■ **DOCUMENT PASSAGE**
►
He was presented with the rare and prestigious Bronze Medal of the Royal Humane society by HRH Princess Alexandra at the palace on Thursday ( Ocober 20th).

Michael , who is an Acton Army Cadet Leader, saved the lives of over forty young Army Cadets and staff travelling by coach to their annual camp in Wiltshire last August. His citation reads, “…for having, on 15th August 2010, at very great personal risk saved the lives of over forty cadets and officers of the Army Cadet Force, when the driver became ill and lost control of the coach they were travelling in, on the southbound lane of the M3 motorway between junctions 3 and 4.”

Along with two other supervising members of staff Lt Victoria Coles and Sergeant Major Instructor Clive Clahar, Michael acted swiftly when the coach driver lost control - Michael steering the veering coach to a safe halt in the emergency lane of the opposite carriageway. As a result no one was seriously injured. The cadets were able to continue and enjoy what is the highlight of the cadet year – annual camp.

A Police Officer at West End, Michael commented “It’s very nice for this to be recognised, we were very lucky and of course it was not just my actions but that of others which brought us to safety. In some ways I just happened to be at the right place at the right time to do what was needed.” After the ceremony Michael accompanied by his partner Emma Clark and both their fathers said “It was fantastic being here at Buckingham Palace, really cool”

Michael originally from Chiswick, was both a cadet at the vibrant 202 Acton Detachment (Royal Engineers) and returned to serve as an adult volunteer, receiving a commission in February 2010. He is now Training Officer for the whole of 20 Company which includes a large part of North West London. He now lives in Camden.

First Aid is an integral part of the Army Cadet Syllabus, as is leading and dealing confidently with unusual situations, demonstrated by his actions on this occasion. He has also received a commendation from the Metropolitan Police.

The Army Cadet Force (ACF) is the Army's national voluntary youth organisation with a membership of over 47,000 12 to 18 year old boys and girls. It operates in over 1700 locations all over the UK. Its aim is to inspire young people to achieve success in life, with a spirit of service to the Queen, Country and their local community alike.

In Middlesex and North West London ACF there are 34 Detachments, with over 1000 cadets, which meet twice a week in locations all over the North West of London, from Barnet in the North to Victoria in the South and as far West as Staines. The cadets participate in a full range of activities which include sport, first aid, adventure training and community work, as well as military skills. The ACF are also major participants in the Duke of Edinburgh's Award.
◄
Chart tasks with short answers
►
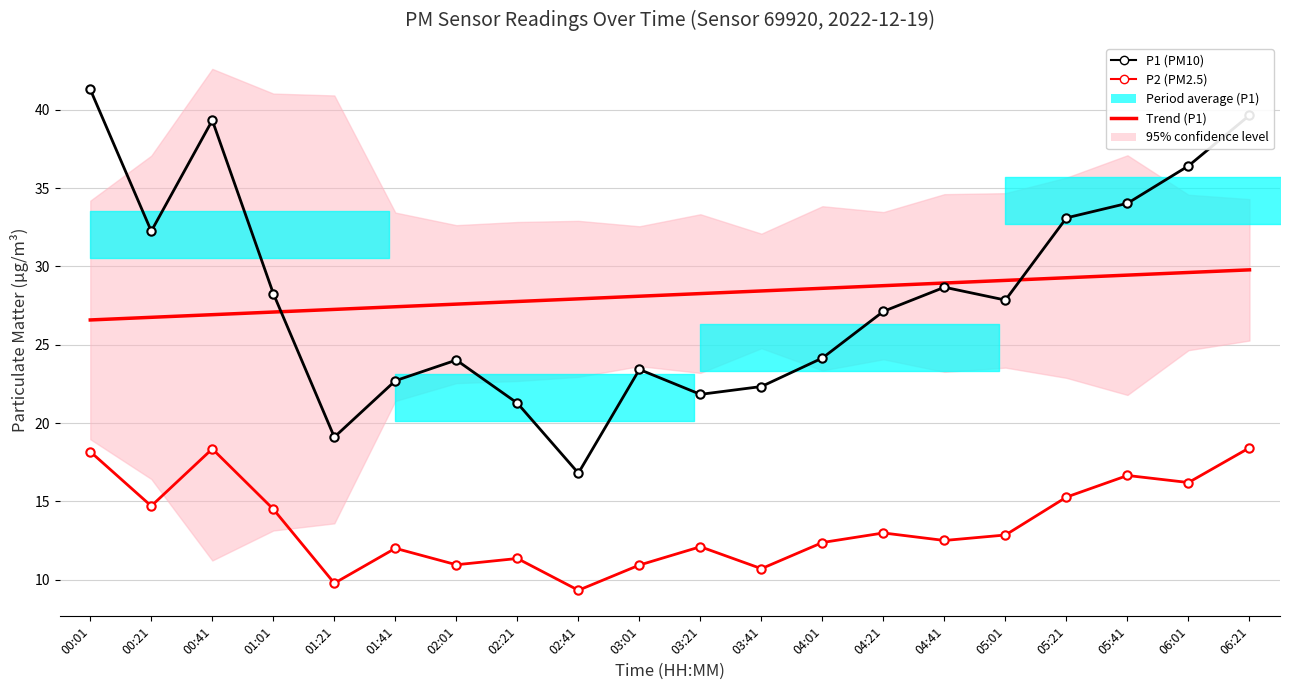

What is the difference between the highest and lowest values at 01:01?

13.8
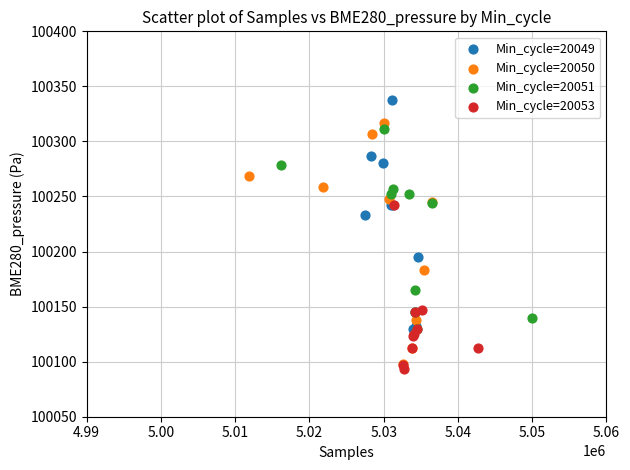

Which series reaches the maximum Y coordinate?

Min_cycle=20049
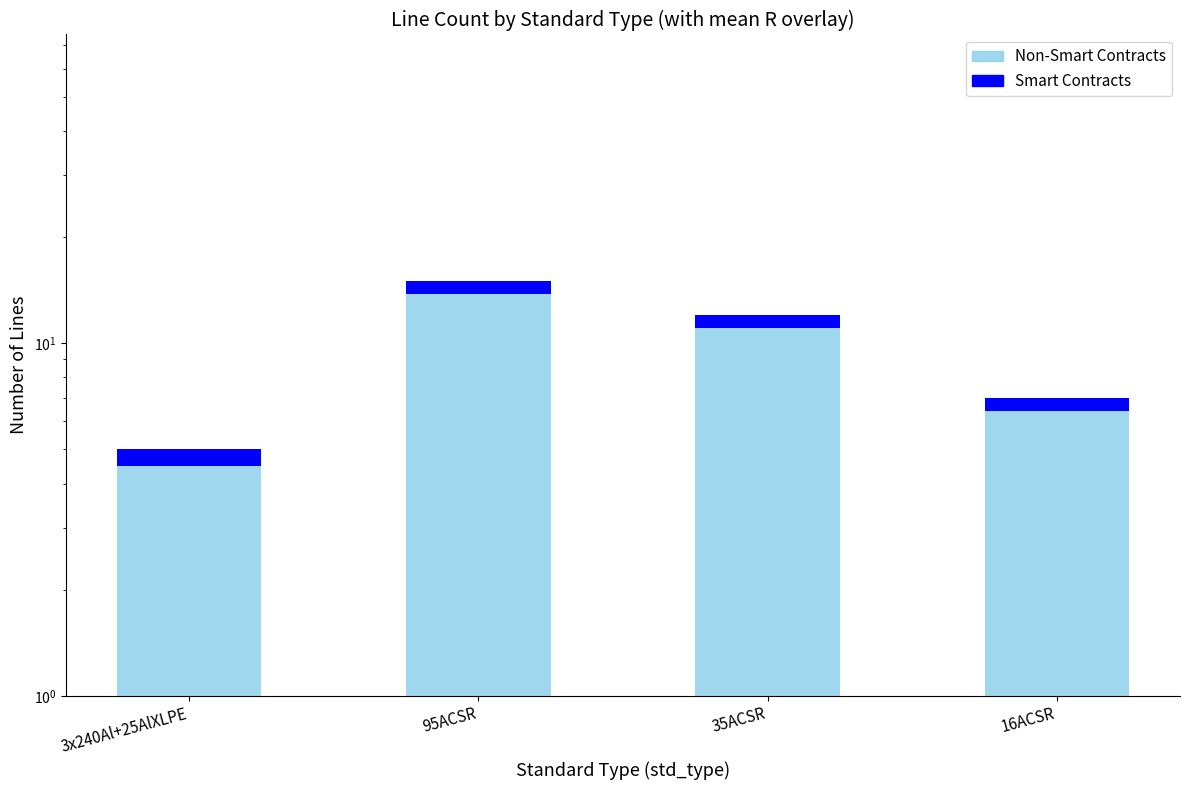

Count the number of values greater than 12.

1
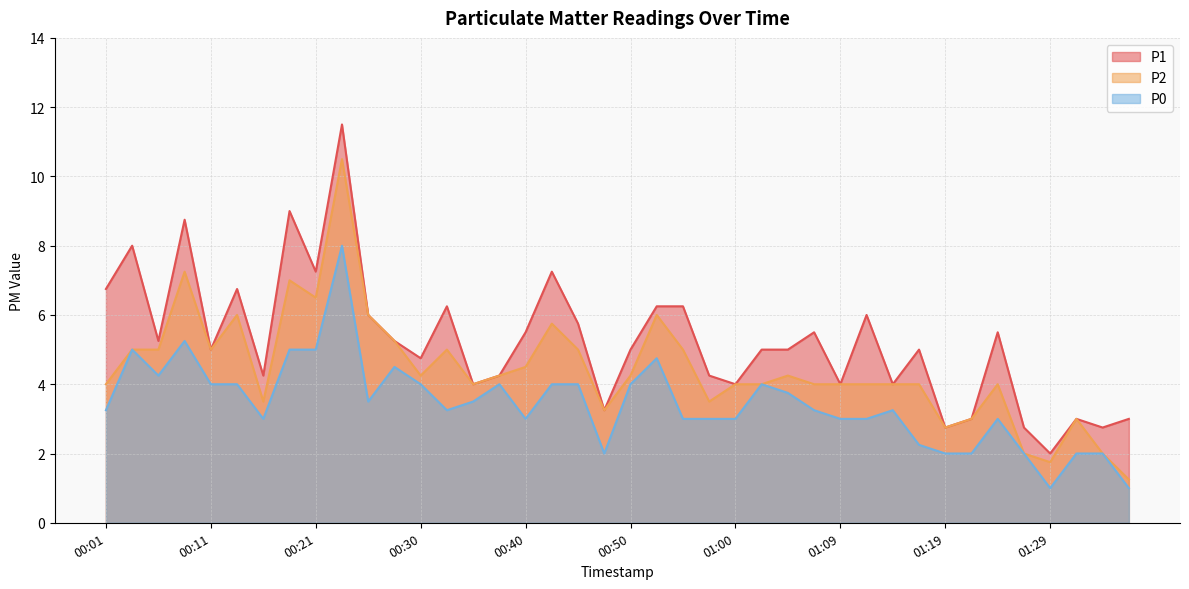

Reading left to right, transcribe all the data shown in this chart.

P1: 6.8	8.0	5.2	8.8	5.0	6.8	4.2	9.0	7.2	11.5	6.0	5.2	4.8	6.2	4.0	4.2	5.5	7.2	5.8	3.2	5.0	6.2	6.2	4.2	4.0	5.0	5.0	5.5	4.0	6.0	4.0	5.0	2.8	3.0	5.5	2.8	2.0	3.0	2.8	3.0
P2: 4.0	5.0	5.0	7.2	5.0	6.0	3.5	7.0	6.5	10.5	6.0	5.2	4.2	5.0	4.0	4.2	4.5	5.8	5.0	3.2	4.2	6.0	5.0	3.5	4.0	4.0	4.2	4.0	4.0	4.0	4.0	4.0	2.8	3.0	4.0	2.0	1.8	3.0	2.0	1.2
P0: 3.2	5.0	4.2	5.2	4.0	4.0	3.0	5.0	5.0	8.0	3.5	4.5	4.0	3.2	3.5	4.0	3.0	4.0	4.0	2.0	4.0	4.8	3.0	3.0	3.0	4.0	3.8	3.2	3.0	3.0	3.2	2.2	2.0	2.0	3.0	2.0	1.0	2.0	2.0	1.0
◄
■ **REQUIREMENT A**
Condense the paragraph of the cadet rescue article beginning "Along with two other supervising members of staff" into a shorter version that keeps its main facts.
■ **REQUIREMENT B**
Repeat word for word the part of the cadet rescue article that opens with the words containing "First Aid is" and closes with "local community alike.".

■ **TASK SOLUTION A**
Michael and two other supervising staff, Lt Victoria Coles and Sergeant Major Instructor Clive Clahar, acted swiftly when the coach driver lost control. Michael steered the veering coach to a safe halt in the emergency lane of the opposite carriageway. No one was seriously injured, and the cadets went on to enjoy annual camp, the highlight of the cadet year.

■ **TASK SOLUTION B**
First Aid is an integral part of the Army Cadet Syllabus, as is leading and dealing confidently with unusual situations, demonstrated by his actions on this occasion. He has also received a commendation from the Metropolitan Police.

The Army Cadet Force (ACF) is the Army's national voluntary youth organisation with a membership of over 47,000 12 to 18 year old boys and girls. It operates in over 1700 locations all over the UK. Its aim is to inspire young people to achieve success in life, with a spirit of service to the Queen, Country and their local community alike.